Ein kleiner Matrose symbolisiert wie üblich einen kleinen Jungen. Der liebt ein Mädchen, das infolgedessen sterben muss. Welche Mädchen lieben kleine Jungen? Ihre Mütter. Haben diese „kein Geld“, verweigern also die Versorgung des trotzigen Bengels, müssen sie in der Phantasie eben sterben.

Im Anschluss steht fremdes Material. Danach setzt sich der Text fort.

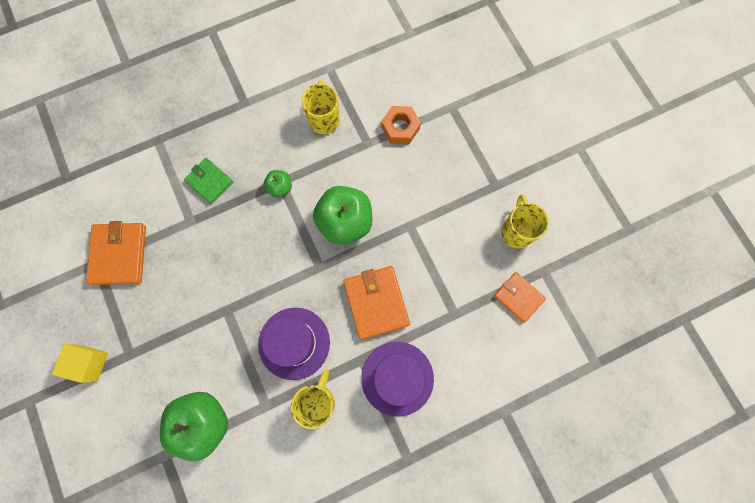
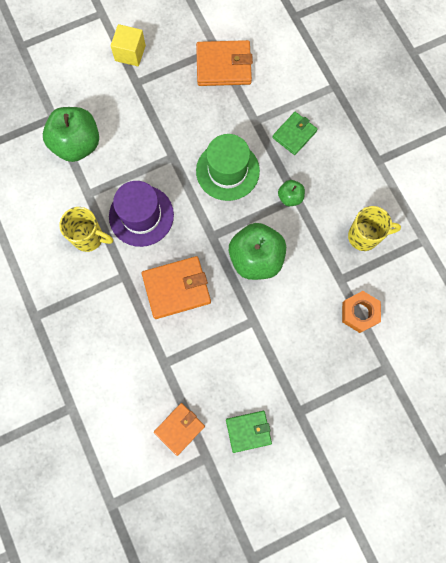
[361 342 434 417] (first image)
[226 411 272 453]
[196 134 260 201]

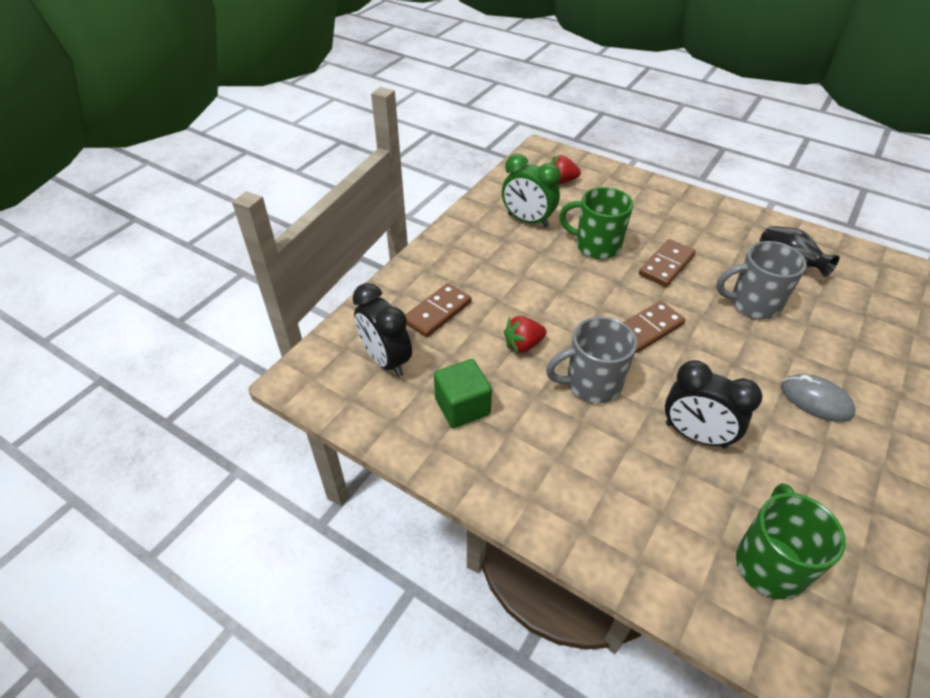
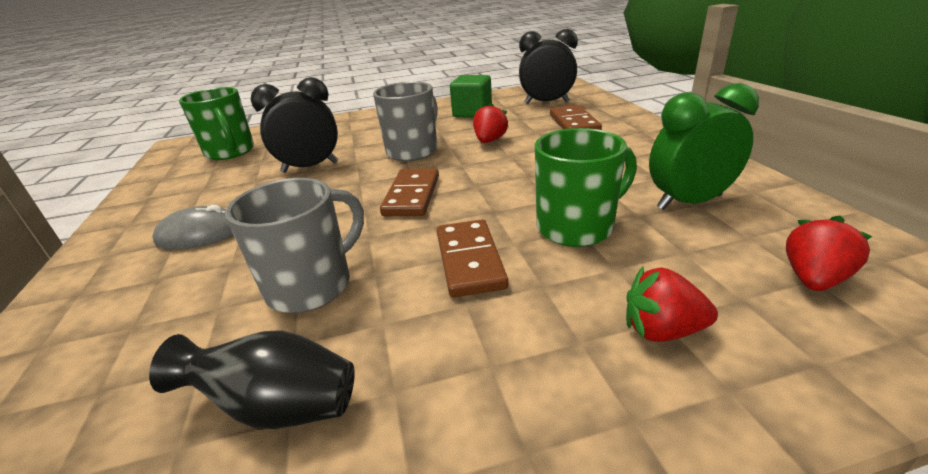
[626 267 718 342]

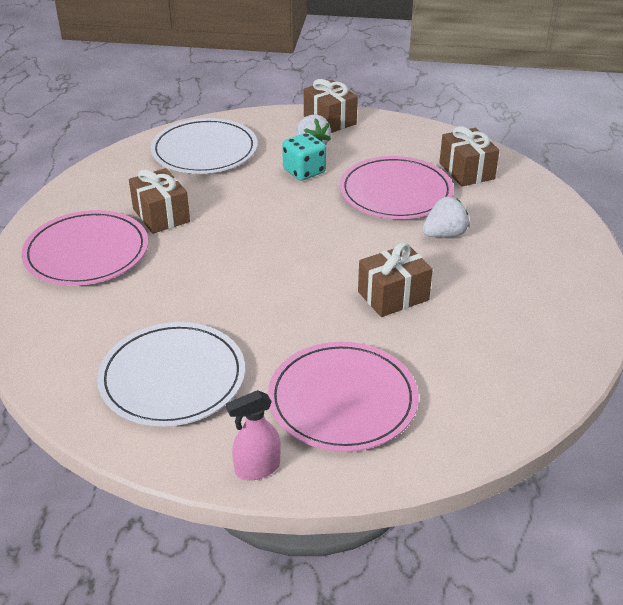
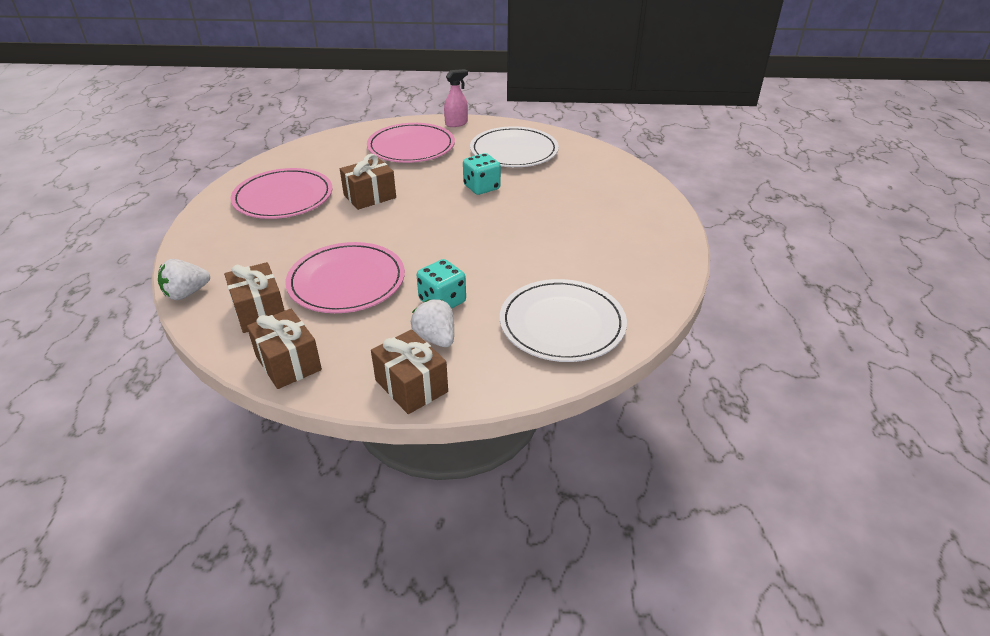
[230 168 332 219]
[247 309 322 389]
[158 259 210 300]
[463 153 501 195]

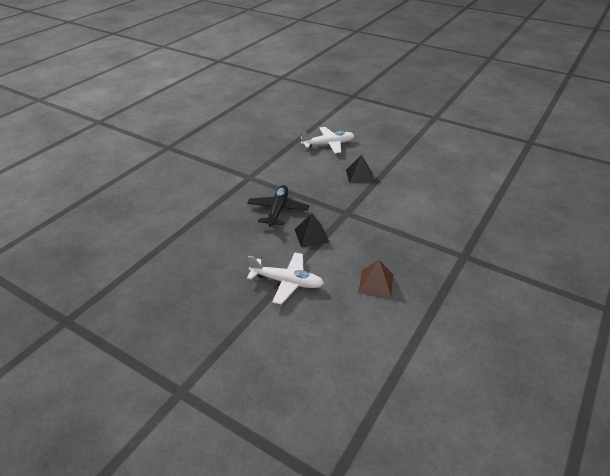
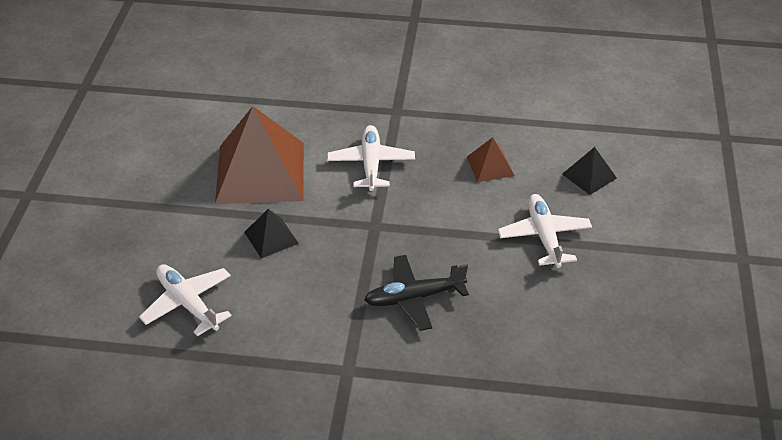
[562 147 617 195]
[215 106 304 204]
[327 125 415 191]

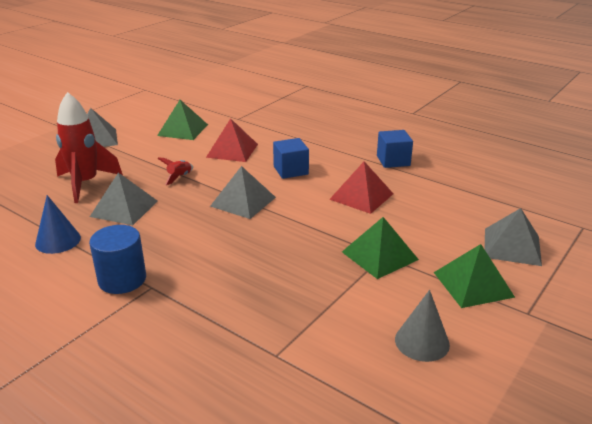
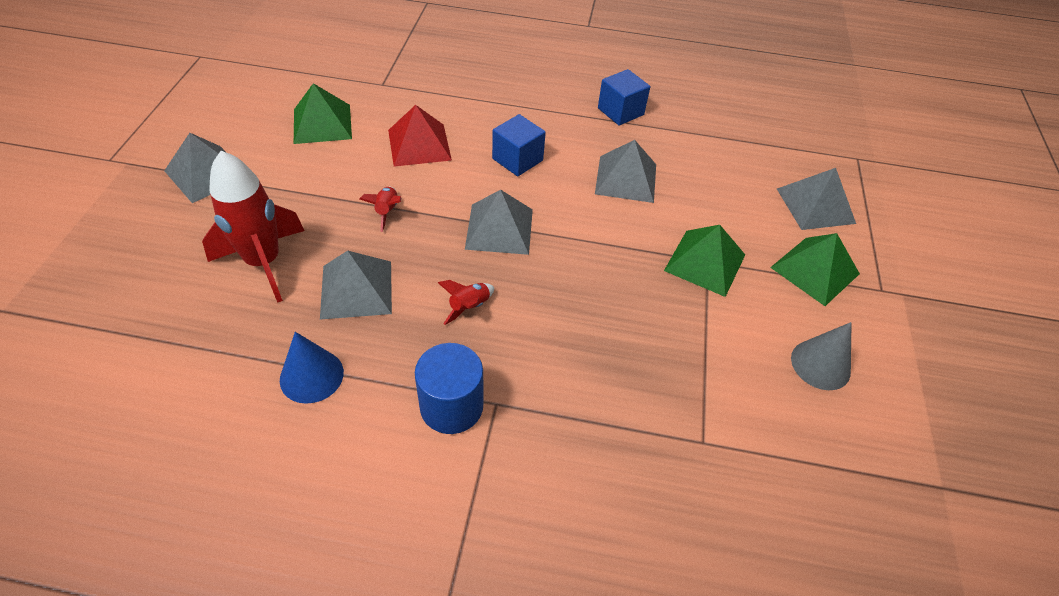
[595 140 656 203]
[438 280 494 325]

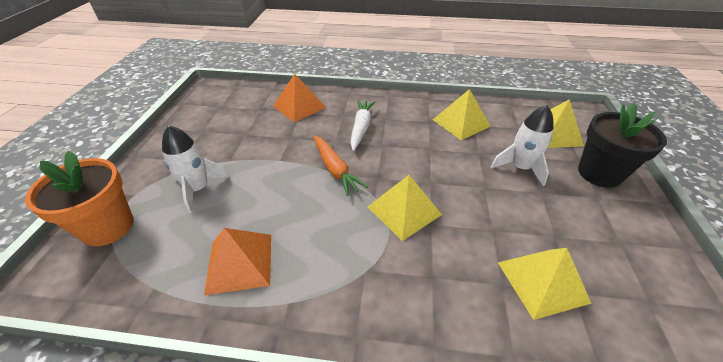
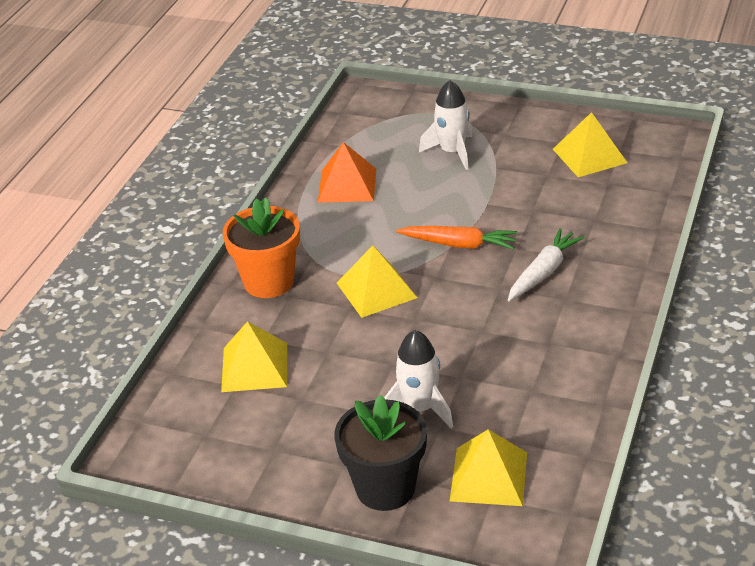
[223 198 300 298]
[273 74 326 122] (first image)
[396 226 517 249]
[508 228 584 301]
[553 112 627 177]

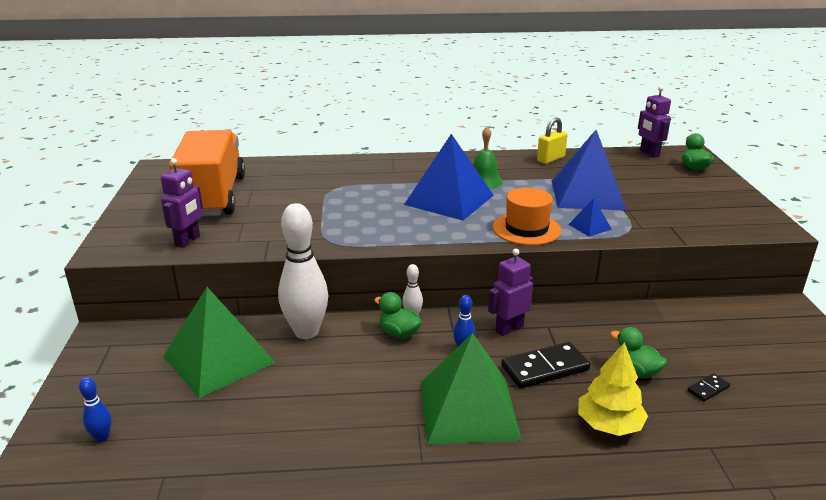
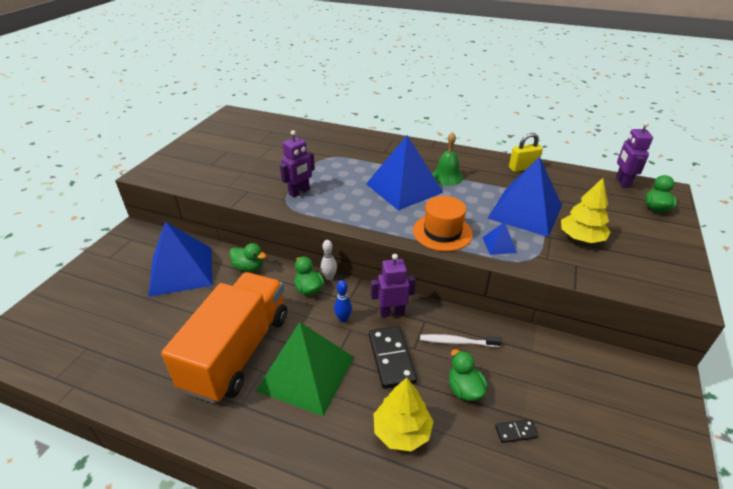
[79 377 112 442] (first image)
[280 130 315 197]
[148 221 212 297]
[161 272 287 404]
[229 243 266 272]
[369 326 417 389]
[420 334 502 347]
[561 178 610 243]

Der Kastrationskomplex würde folgendermaßen angesprochen: Der kleine Junge ist auch das Mädchen. Er liebt sich selbst als Mädchen, identifiziert sich mit der Mutter. Das jedoch hat kein „Geld“, keinen Phallus und muss daher als Identifikationsobjekt aufgegeben werden. „Geld“ wird durch das masturbationsähnliche Reiben von Daumen und Zeigefinger ersetzt: der Junge glaubt, das Mädchen könne nicht masturbieren, weil der Vater es kastriert habe. Zensiert wird hier die Kastrationsdrohung des Vaters, die das „Mädchen“ im Jungen sterben lässt. Die klammheimliche Überwindung dieser Drohung durch Ersatzhandlungen, die der Masturbation entsprechen, könnte die Lust am Programm auslösen. Auch denkbar wäre eine Ursache der Lust im Nachspüren auf das Finden des Weges aus dem Dilemma der Kastrationsdrohung: Das gehorsamen Anlegen der Hand an die Kappe symbolisiert im Ritual den Matrosen – Gehorsam und Vateridentifikation sind eines. Die wellenförmige Handbewegung, mit der das Mädchen gezeichnet wird, verweist auf den Lohn dieser Identifikation – den Körper des Mädchens, das den der Mutter vertritt. Wird der „Liebeswahn“ allerdings zu groß, scheitert die Identifikation. Ein kollektives Tippen an die Stirn bestraft dieses Scheitern.
Aus einer aufs Kollektiv gerichteten Perspektive würde die verdrängte Homosexualität ins Blickfeld rücken. Der kleine Matrose, von je Zeichen der einzigen, für den homophoben Charakter vorstellbaren Homosexualität, nämlich der Zwangshomosexualität nach einsamen, abstinenten Wochen auf dem Schiff, liebt ein „Mädchen“. Dass dieses sterben muss, lässt der angestauten, verdrängten Homoerotik im Publikum einen sicheren Ort zum Ausagieren der eigenen Lust am Matrosen.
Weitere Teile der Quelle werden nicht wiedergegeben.